For this oil, the medicinal benefit derived from their use may include prevention of oxidative damage and subsequent disease progression. Essential oils are complex mixtures and the determination of the component(s) responsible of the activity is difficult. Antioxidant activity of essential oils has often been attributed to the presence of phenolic constituents, especially spathulenol, carvacrol and thymol [16,18,25,26]. This association was confirmed in our study, but other compounds also seem to play an important role such as eugenol (IC₅₀=1.26 μg/mL by DPPH method), β-cubebene (IC₅₀=19.3 μg/mL), butylated hydroxytoluene (BHT) and p-cymene [21,27-29]; these compounds are also present in the essential oil of S. buxifolia, and may account, in part, the good antioxidant potential reported here. The results presented here may contribute to the knowledge of the antioxidant potential of the essential oil and provide some information for its uses.

The essential oil of S. buxifolia leaves was tested also against 11 microorganisms; the antimicrobial screening is summarized in table 2. The essential oil showed only moderately activity against S. aureus and E. coli (MIC=500 and 750 μg/mL, repectively), previous study describes the activity of S. buxifolia leaves against S. aureus [11]. Sesquiterpenoids spathulenol, β-cubebene, germacrene D and carvacrol were the main components identified in this essential oil and may be responsible, in part, for the antimicrobial activity described, since that spathulenol [30] and carvacrol [16,31] have been reported to present notable antimicrobial activity against bacterial infections. Spathulenol showed also a decrease in the proliferation of lymphocytes demonstrating immunomodulatory effects [5].

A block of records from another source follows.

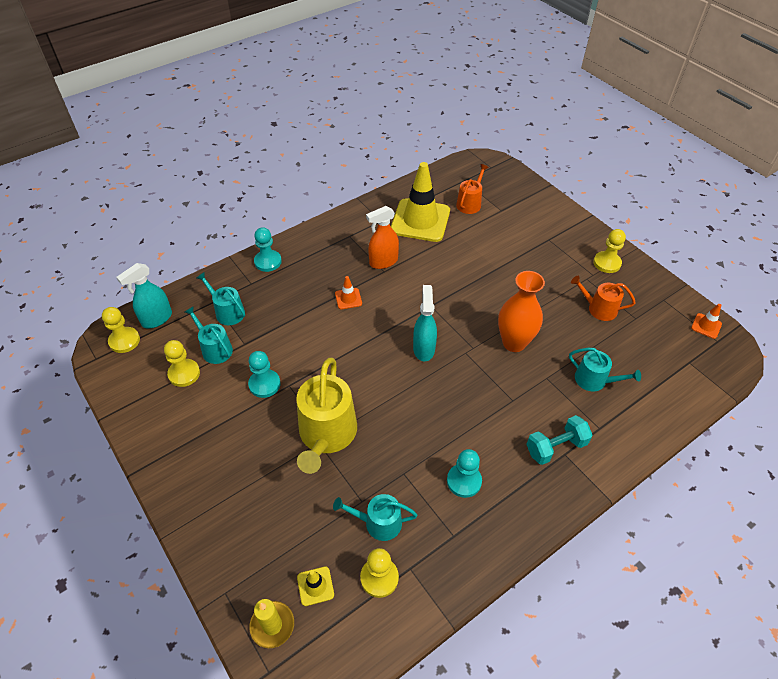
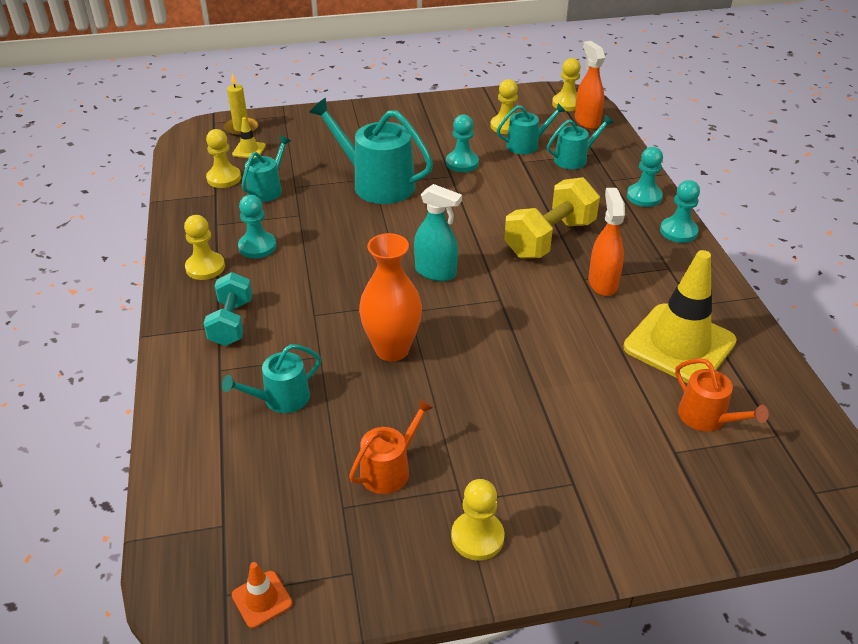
camera: 115 degrees right, 10 degrees down
turquoise spray bottle [116,263,172,328] -> orange spray bottle [575,41,606,129]
yellow watering can [296,358,357,474] -> turquoise watering can [309,98,433,204]
orange traffic cone [335,276,362,309] -> yellow dumbbell [504,177,600,259]
none -> yellow pawn [184,215,225,280]
none -> turquoise pawn [660,180,700,243]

Table 2: Minimal inhibitory concentrations (MIC) of essential oil of the S. buxifolia leaves.

The antimicrobial activity of thymol (3.27% in the essential oil of S. buxifolia) has been confirmed on bacteria such as E. coli [32]. Thymol has been shown to cause disruption of the cellular membrane, inhibition of ATPase activity, and release of intracellular ATP and other constituents [26,33]. The spathulenol, major compound described in the essential oil of S. buxifolia leaves (27.09%), evidenced a high activity against the fungi strains dermatophytes as T. mentagrophytes and M. gypseum with MIC and MFC values ranging from 32 to 64 μg/ ml. Furthermore, the MIC value against C. lactis-condensi and the MIC and MFC values against P. purpurogenum for the spathulenol were 32 μg/ml [17]. However, in our work that was not observed, since the essential oil of the S. buxifolia showed no activity against strains of fungi.

In conclusion, the analysis of the chemical composition of the essential oil of this plant and the preliminary evaluation of its antioxidant and antimicrobial activity is the first work described in the literature for this species, and, taken together, the data obtained here inspire more studies supporting the possibility of linking the chemical contents with particular biological properties.

The authors would like to thank the professors from NAPO (Center for Analysis and Organic Research at Federal Universtity of Santa Maria) for providing the CG/MS chromatograms and spectra and A.F. Morel (Department of Chemistry at Federal University of Santa Maria) for the assessment of the n-alkane series. The authors thank the financial support of CAPES and CNPq (Coordenação de Aperfeiçoamento de Pessoal de Nível Superior and Conselho Nacional de Desenvolvimento Científico e Tecnológico)/Brazil.